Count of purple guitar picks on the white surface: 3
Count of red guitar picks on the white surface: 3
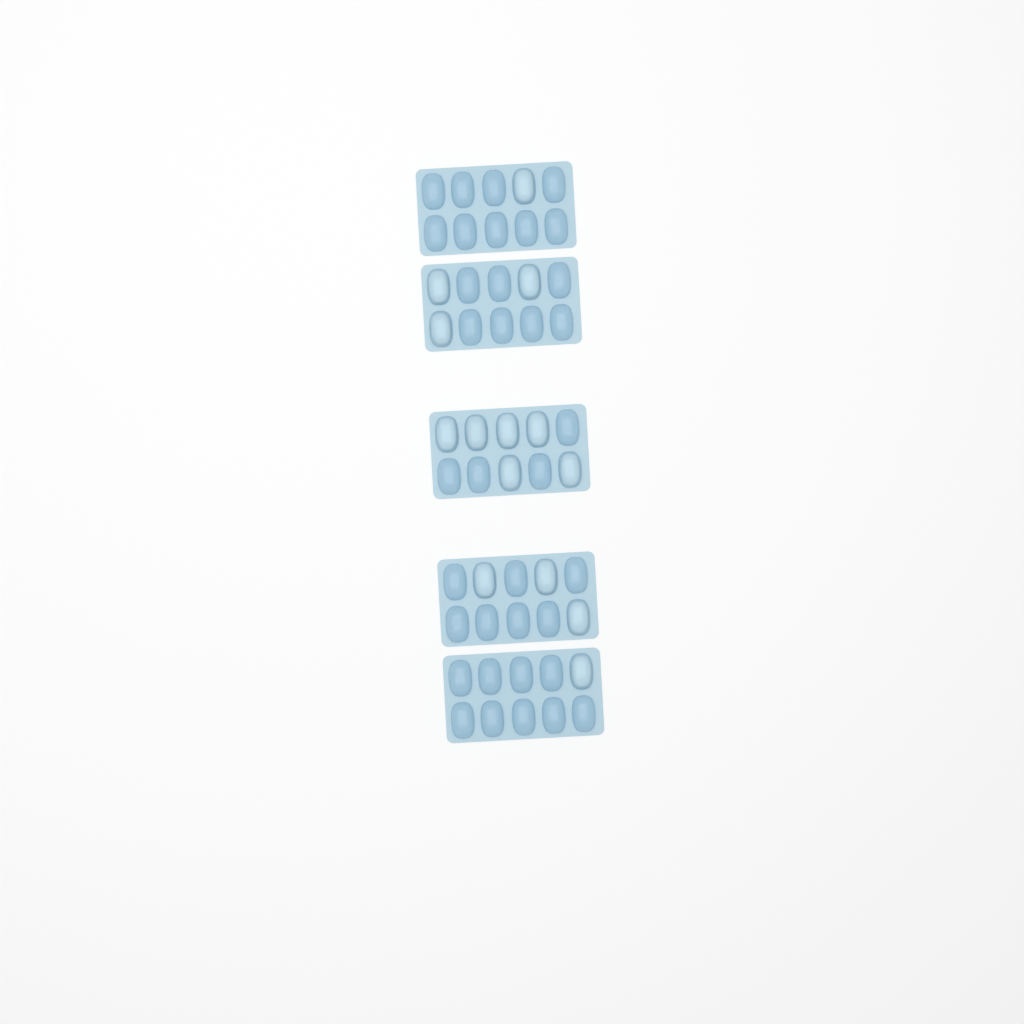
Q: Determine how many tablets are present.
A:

#####

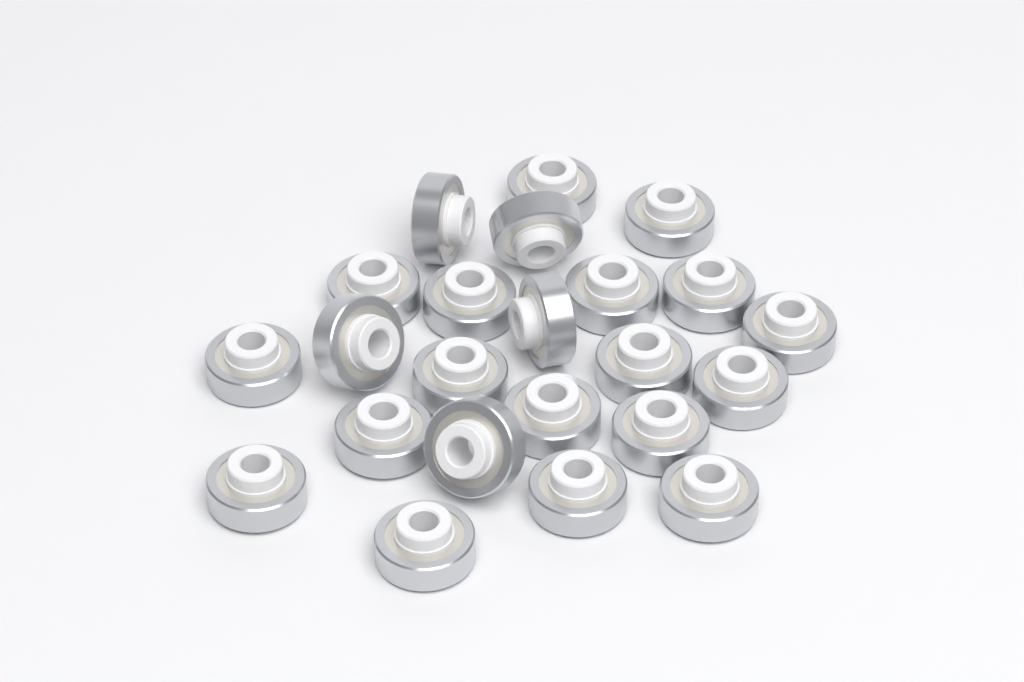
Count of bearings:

#####

Direction: Quote the records from the line containing "Count of purple" up to and including the line containing "Count of red".

Exercise solution:
Count of purple guitar picks on the white surface: 3
Count of red guitar picks on the white surface: 3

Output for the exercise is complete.